Long before Mr Lawson’s resignation, therefore, a number of disintegrating tensions had developed within Thatcherism – and their development was unavoidable. The society of thrift and saving necessarily became the society of almost negative saving and infinite credit. The society of monetary rigour necessarily became the most monetarily profligate in Europe. The society of enterprise and dash necessarily became the society of the no-risk investment and the privatised monopoly. The government which was to transform British manufacturing necessarily came close to killing it. The land where the weight of the state was to be lifted from the shoulders of its oppressed citizens necessarily became the land where the state now weighs even more heavily. And the government whose ambition it was to restore the grandeur of Britain has necessarily exposed its weaknesses. Ends work against means: the failure of the economy to continue at the levels of 1987 and 1988 meant the failure of the only means likely to make the end acceptable. But the end – the ‘defeat of socialism’ by the engineering of a docile antisocialist electorate – is simply incompatible with a productive capitalist economy. Without that, no end at all. The last two years of the present government have been marked by the use of increasingly desperate short-term measures to pursue fundamentally opposed long-term objectives.
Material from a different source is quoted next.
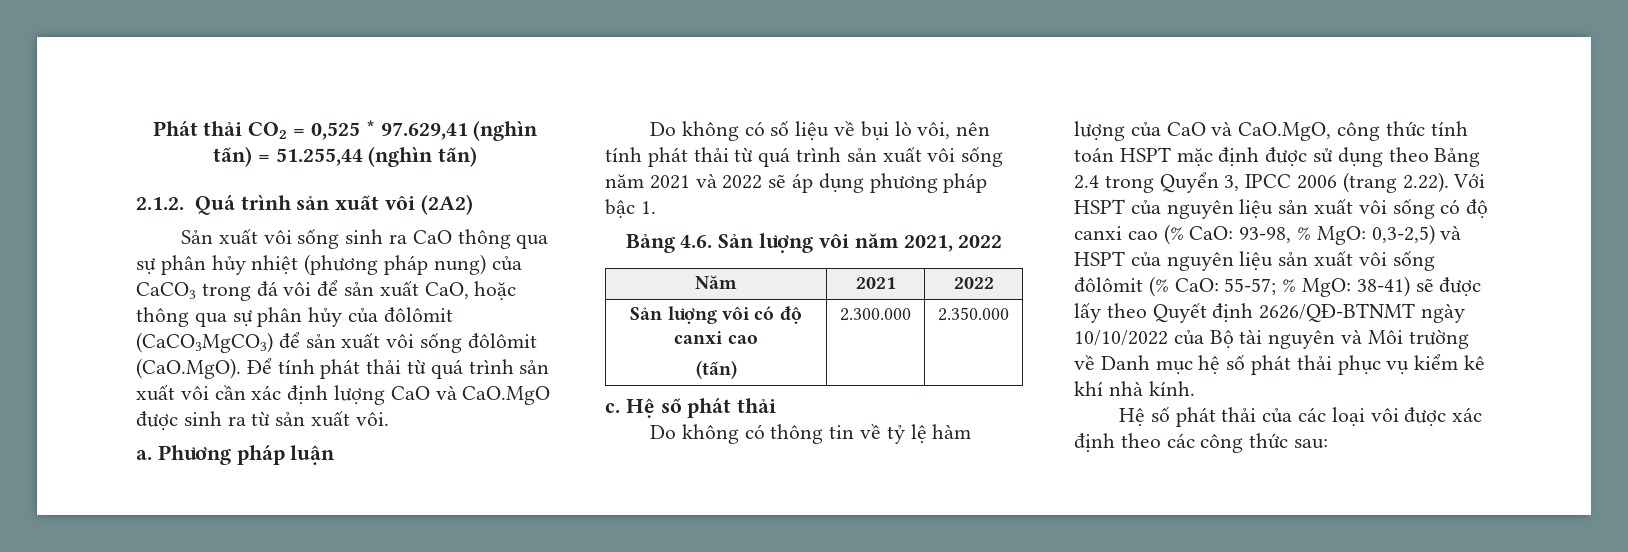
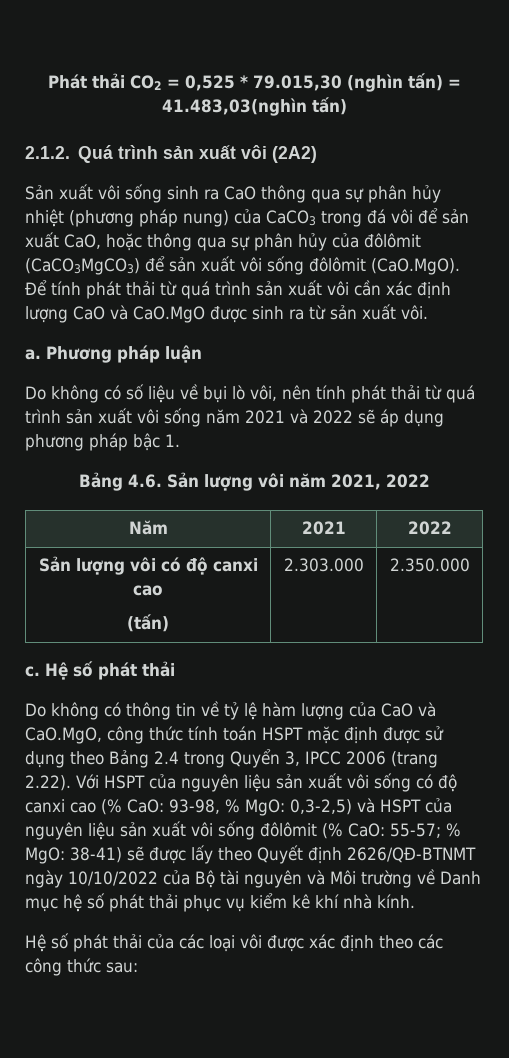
[380,122,468,140] 97.629,41 -> [253,75,342,91] 79.015,30
[275,146,434,167] 51.255,44 (nghìn -> [162,98,307,116] 41.483,03(nghìn
[840,308,911,321] 2.300.000 -> [283,558,364,572] 2.303.000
It was precisely these tensions which were responsible for Mr Lawson’s resignation. In the past he and the Prime Minister have clearly quarrelled over tax relief for mortgage-interest payments: she for political reasons wishing to maximise it, he for economic reasons to minimise it. They seem also to have differed over the Poll Tax. It is said that he was the only minister to oppose it, and did so because of its likely political unpopularity. That may be true, but the political argument for the Poll Tax is the only plausible one. Its aim is, by creating ‘ratepayers’ out of people who had hitherto paid no rates at all, to make the new ratepayers as resentful of local councils as ratepayers are supposed to be today: to transform them thus into Conservative voters. The Poll Tax is designed to undermine the Labour Party in local government and to establish the Conservative Party in those local authorities where the Labour Party has a virtual monopoly of representation. Far from being a whimsical deviation from the true purpose of the Government, the Poll Tax is the true purpose of the Government.
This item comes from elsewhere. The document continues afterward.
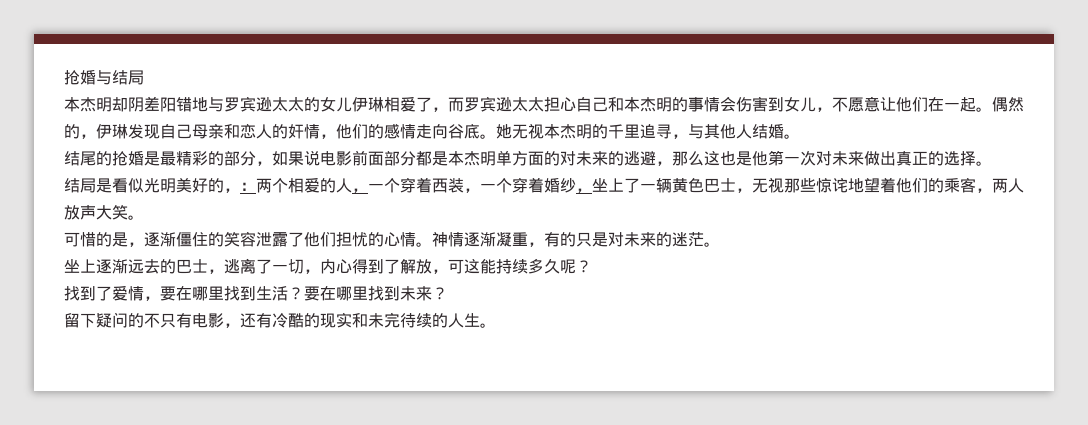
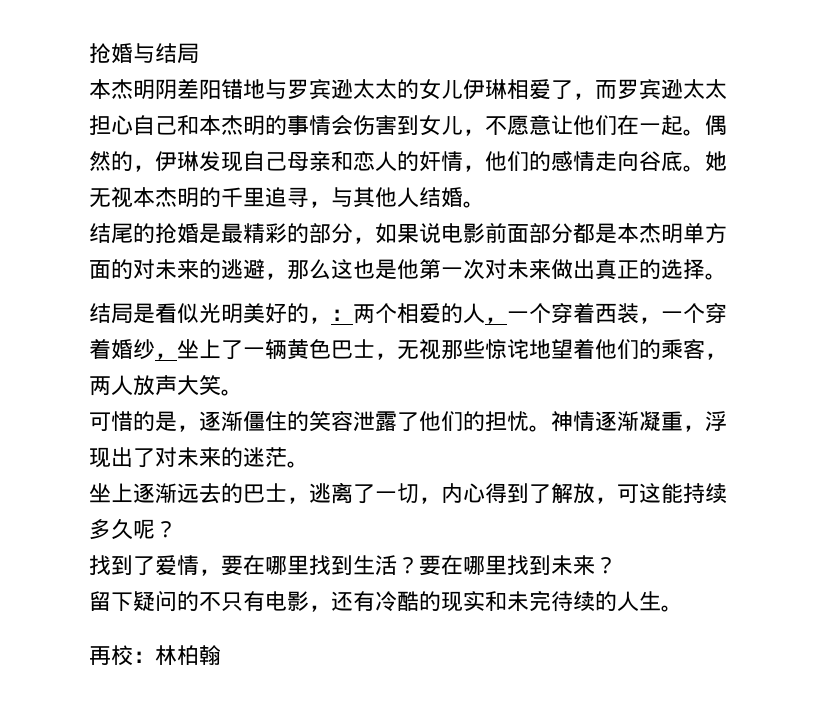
[112,97,128,112] 却 -> (155, 89) none
[336,232,416,247] 担忧的心情 -> [463,411,529,431] 的担忧
[544,232,608,247] 有的只是 -> [705,411,727,431] [89,447,155,468] 浮现出了
(496, 325) none -> [89,645,221,666] // 再校：林柏翰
The EMS affair is a direct result also of such tensions. Mr Lawson, no doubt for a mixture of reasons, concluded that we should enter it. Mrs Thatcher is more or less opposed. But, despite her opposition, it is clear that she has no real alternative policy, and we should not be surprised by this. Her world is interpreted via crude conventional wisdoms and varieties of folklore. When problems cannot be so interpreted Mrs Thatcher has been all at sea. The arguments over the EMS, however, cannot be reduced to wise sayings. Neither alternative will bring obvious short-term benefit to the Government and both may do it harm. Furthermore, all her attempts to treat the argument in the way she has so often treated other arguments – as she did at Bruges last year – have done her no good. The consequence is not so much hostility to the EMS as political paralysis. There is, thus, an air of permanent provisionality about the present government of which Mr Lawson has been partly the victim.

There has been no ‘revolution’, we may conclude. There have been changes and not all of them bad; in some cases, though, the damage wrought is probably irreparable. A second conclusion is that Thatcherism, despite its ‘structural’ predicaments, will not go away. The well-tried means of electoral debauchery are still at hand and the Conservatives are as ready to manipulate them as anyone. Many people have an interest in perpetuating the present regime if for no other reason than that it is not easy to unhitch one‘s wagon from a falling star without getting burned. A third conclusion is that the inhabitants of the real world have shown themselves unable to judge what constitutes reality. Businessmen, editors, politicians, city gents have all looked the evidence squarely in the face and unflinchingly turned away.